The ads, which encourage viewers to “Stay covered with Texas Medicaid,” wound up on Philly buses by accident. The ads made their way onto four SEPTA buses, and have since been removed, said Andrew Busch, the agency’s director of media relations.

“It was a mistake in the printing and installation process,” Busch said.

The Texas Health and Human Services Commission, which administers the state’s Medicaid program, did not create or pay for the advertisements that wound up in Philadelphia. The ads, Busch said, were part of a larger campaign that included 60 ads for Pennsylvania Medical Assistance.

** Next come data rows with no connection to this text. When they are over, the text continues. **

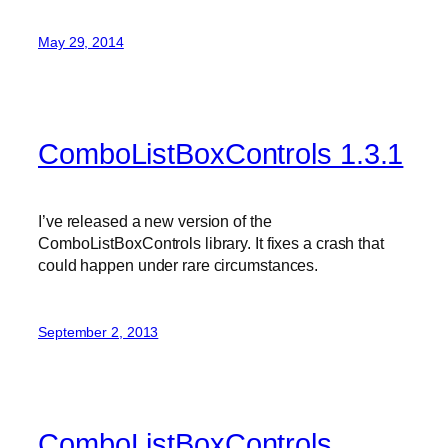
May 29, 2014
ComboListBoxControls 1.3.1
I’ve released a new version of the
ComboListBoxControls library. It fixes a crash that
could happen under rare circumstances.
September 2, 2013
ComboListBoxControls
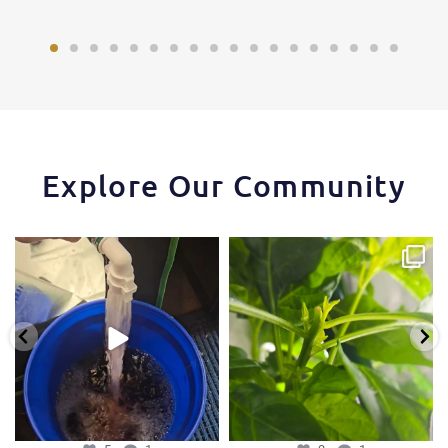
Explore Our Community
One of the things that makes the
Some pepper trimming tips one of
Hydra Tower stand
...
our growers is
...
5
1
3
1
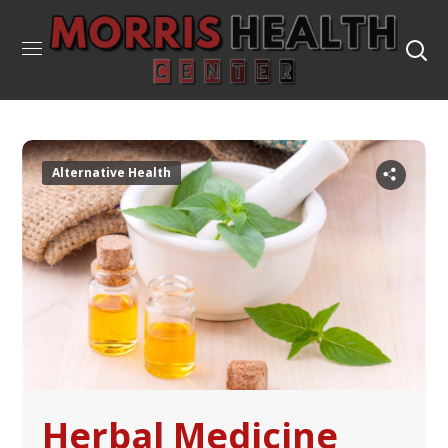
Alternative Health
Herbal Medicine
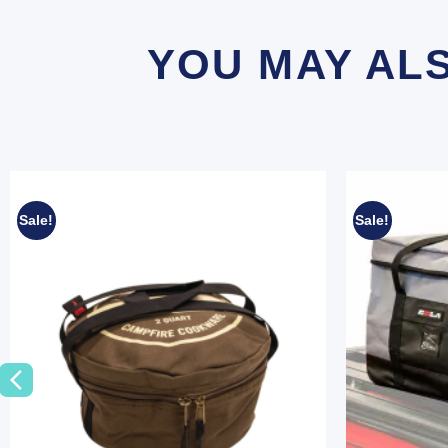
YOU MAY AL
Sale!
Sale!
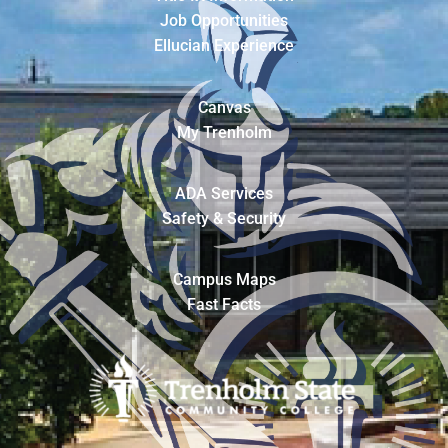
Job Opportunities
Ellucian Experience
Canvas
My Trenholm
ADA Services
Safety & Security
Campus Maps
Fast Facts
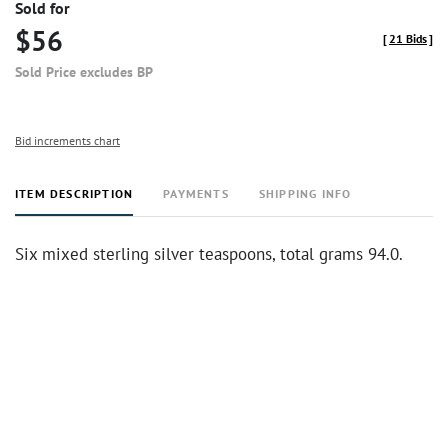
Sold for
$56
[
21 Bids
]
Sold Price excludes BP
Bid increments chart
ITEM DESCRIPTION
PAYMENTS
SHIPPING INFO
Six mixed sterling silver teaspoons, total grams 94.0.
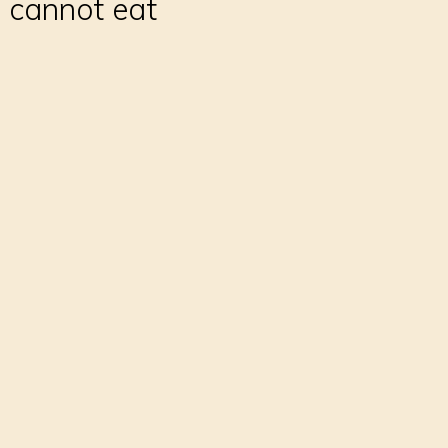
 cannot eat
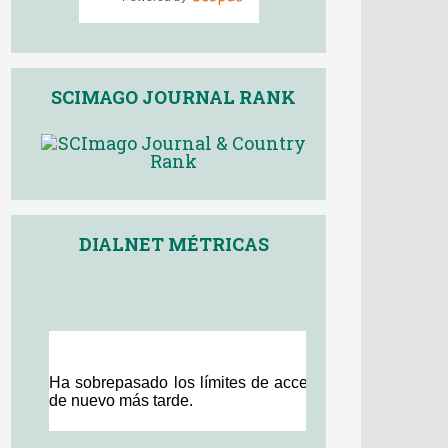
SCIMAGO JOURNAL RANK
DIALNET MÉTRICAS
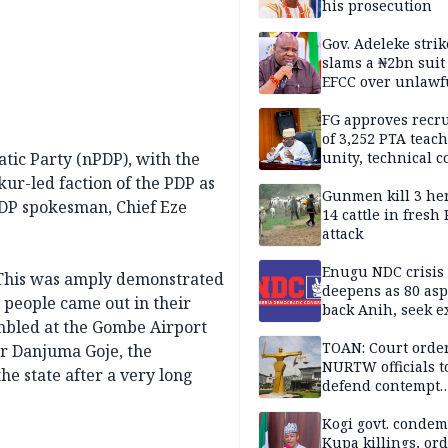
his prosecution
Gov. Adeleke strik
slams a ₦2bn suit
EFCC over unlawf
freezing of Osun 
FG approves recr
of 3,252 PTA teach
tic Party (nPDP), with the
unity, technical c
ur-led faction of the PDP as
Gunmen kill 3 he
 PDP spokesman, Chief Eze
14 cattle in fresh
attack
Enugu NDC crisis
 “This was amply demonstrated
deepens as 80 asp
people came out in their
back Anih, seek e
mbled at the Gombe Airport
recognition
TOAN: Court orde
r Danjuma Goje, the
NURTW officials t
he state after a very long
defend contempt
proceedings
Kogi govt. conde
Kupa killings, or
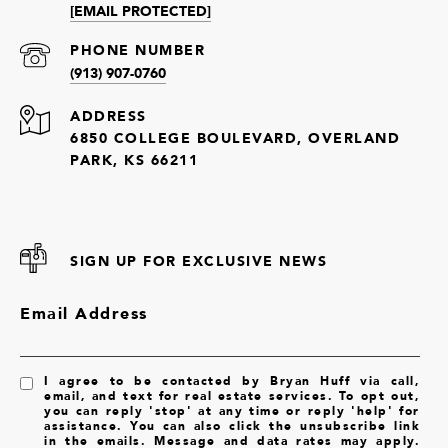
[EMAIL PROTECTED]
PHONE NUMBER
(913) 907-0760
ADDRESS
6850 COLLEGE BOULEVARD, OVERLAND
PARK, KS 66211
SIGN UP FOR EXCLUSIVE NEWS
Email Address
I agree to be contacted by Bryan Huff via call,
email, and text for real estate services. To opt out,
you can reply 'stop' at any time or reply 'help' for
assistance. You can also click the unsubscribe link
in the emails. Message and data rates may apply.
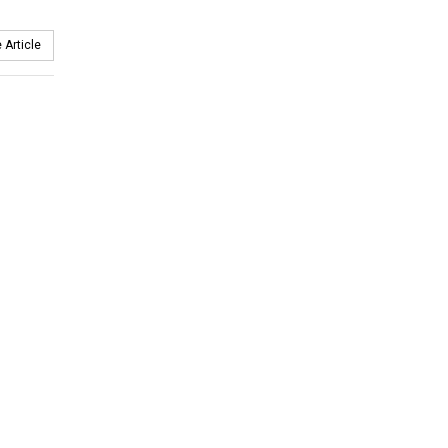
 Article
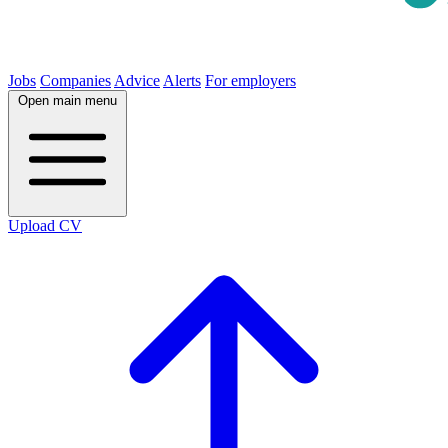
Jobs
Companies
Advice
Alerts
For employers
Open main menu
Upload CV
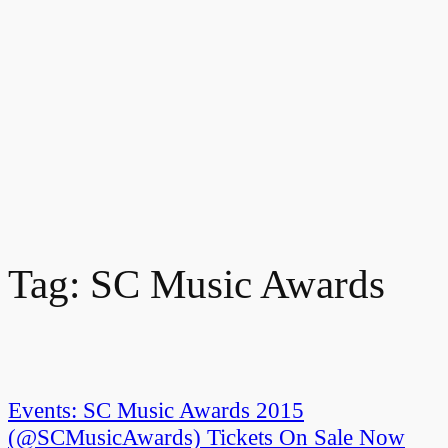
Tag:
SC Music Awards
Events: SC Music Awards 2015
(@SCMusicAwards) Tickets On Sale Now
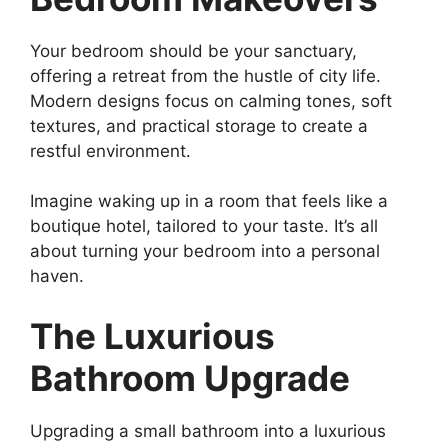
Your bedroom should be your sanctuary,
offering a retreat from the hustle of city life.
Modern designs focus on calming tones, soft
textures, and practical storage to create a
restful environment.
Imagine waking up in a room that feels like a
boutique hotel, tailored to your taste. It’s all
about turning your bedroom into a personal
haven.
The Luxurious
Bathroom Upgrade
Upgrading a small bathroom into a luxurious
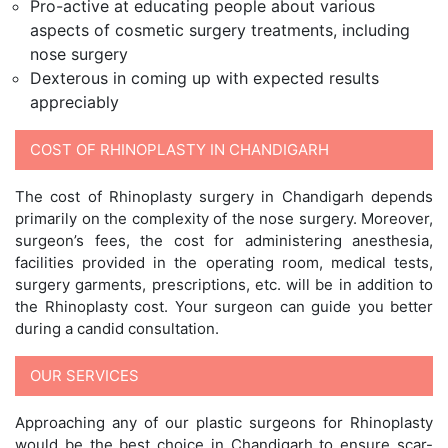
Pro-active at educating people about various
aspects of cosmetic surgery treatments, including
nose surgery
Dexterous in coming up with expected results
appreciably
COST OF RHINOPLASTY IN CHANDIGARH
The cost of Rhinoplasty surgery in Chandigarh depends
primarily on the complexity of the nose surgery. Moreover,
surgeon’s fees, the cost for administering anesthesia,
facilities provided in the operating room, medical tests,
surgery garments, prescriptions, etc. will be in addition to
the Rhinoplasty cost. Your surgeon can guide you better
during a candid consultation.
OUR SERVICES
Approaching any of our plastic surgeons for Rhinoplasty
would be the best choice in Chandigarh to ensure scar-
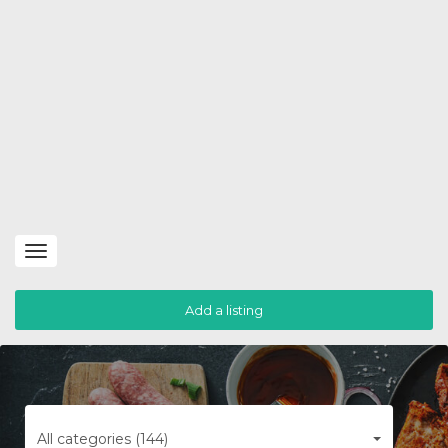
Toggle
navigation
Add a listing
All categories (144)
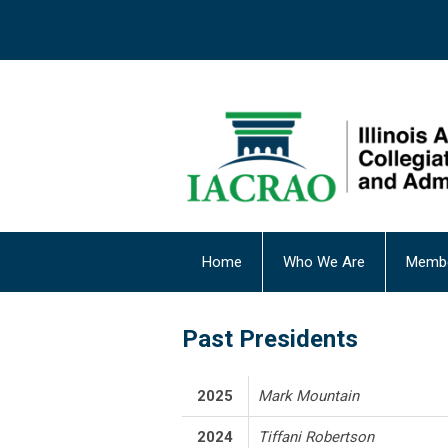
Home
Who We Are
Membe
Past Presidents
2025
Mark Mountain
2024
Tiffani Robertson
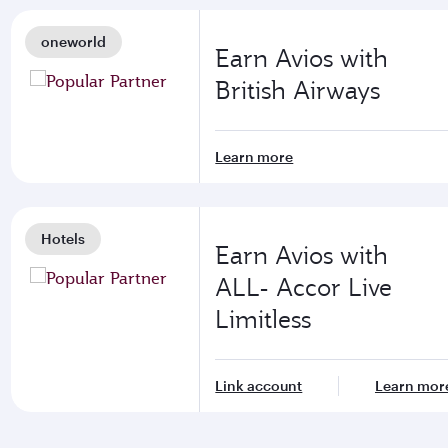
oneworld
Earn Avios with
British Airways
Learn more
Hotels
Earn Avios with
ALL- Accor Live
Limitless
Link account
Learn mor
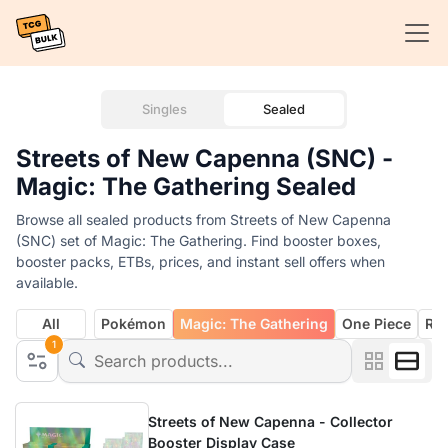
Singles
Sealed
Streets of New Capenna (SNC) -
Magic: The Gathering Sealed
Browse all sealed products from Streets of New Capenna
(SNC) set of Magic: The Gathering. Find booster boxes,
booster packs, ETBs, prices, and instant sell offers when
available.
All
Pokémon
Magic: The Gathering
One Piece
Rif
1
Streets of New Capenna - Collector
Booster Display Case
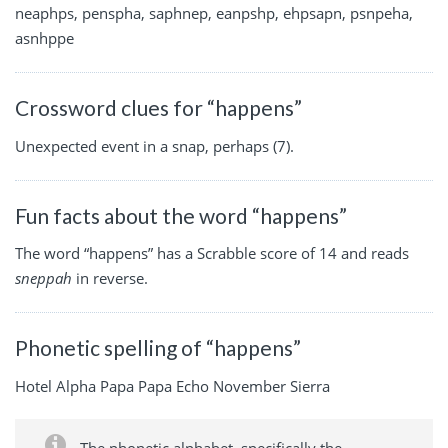
neaphps, penspha, saphnep, eanpshp, ehpsapn, psnpeha,
asnhppe
Crossword clues for “happens”
Unexpected event in a snap, perhaps (7).
Fun facts about the word “happens”
The word “happens” has a Scrabble score of 14 and reads
sneppah
in reverse.
Phonetic spelling of “happens”
Hotel Alpha Papa Papa Echo November Sierra
The phonetic alphabet, specifically the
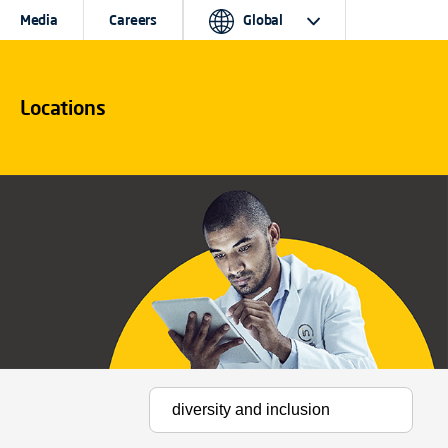
Media
Careers
Global
Locations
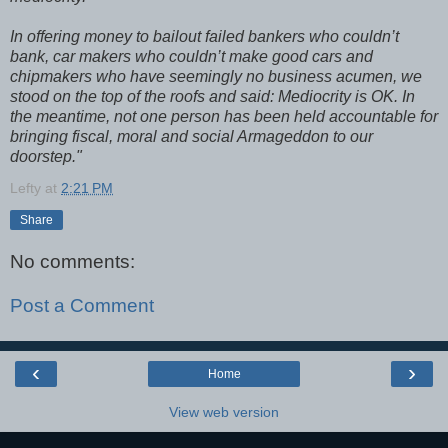
In offering money to bailout failed bankers who couldn’t
bank, car makers who couldn’t make good cars and
chipmakers who have seemingly no business acumen, we
stood on the top of the roofs and said: Mediocrity is OK. In
the meantime, not one person has been held accountable for
bringing fiscal, moral and social Armageddon to our
doorstep."
Lefty
at
2:21 PM
Share
No comments:
Post a Comment
‹
›
Home
View web version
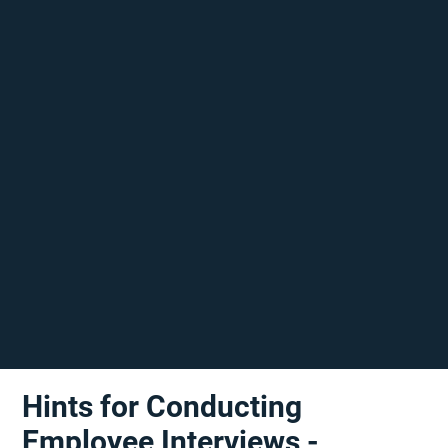
Hints for Conducting
Employee Interviews -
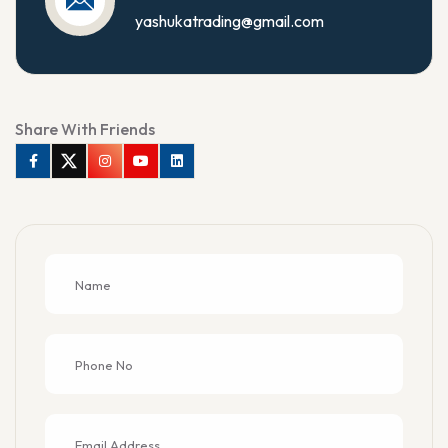
yashukatrading@gmail.com
Share With Friends
Facebook
Twitter
Instagram
Youtube
Linkedin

The U.S. Centers for Medicare Medicaid Services, a federal agency that works with state governments to manage Medicaid programs, was behind the ads. The correct Pennsylvania ad, which ran on 56 SEPTA buses, is “very similar in terms of design, content, and overall look,” Busch said. That may have created the confusion.

Texas State Rep. Gene Wu weighed in on the situation on the Texas Subreddit, saying that “some states that didn’t have the capacity to run their own campaigns relied on the feds to do theirs.” Texas, he added, created their own campaign, and “the feds asked if they could use Texas’ campaign materials” for other states.

“Apparently, someone in the federal side got bad instructions and just copied the Texas materials verbatim and re-used it in Pennsylvania without considering the context,” Wu said.

Intersection, SEPTA’s advertising agency, learned of the mistake on Wednesday, and removed the incorrect ads, Busch said.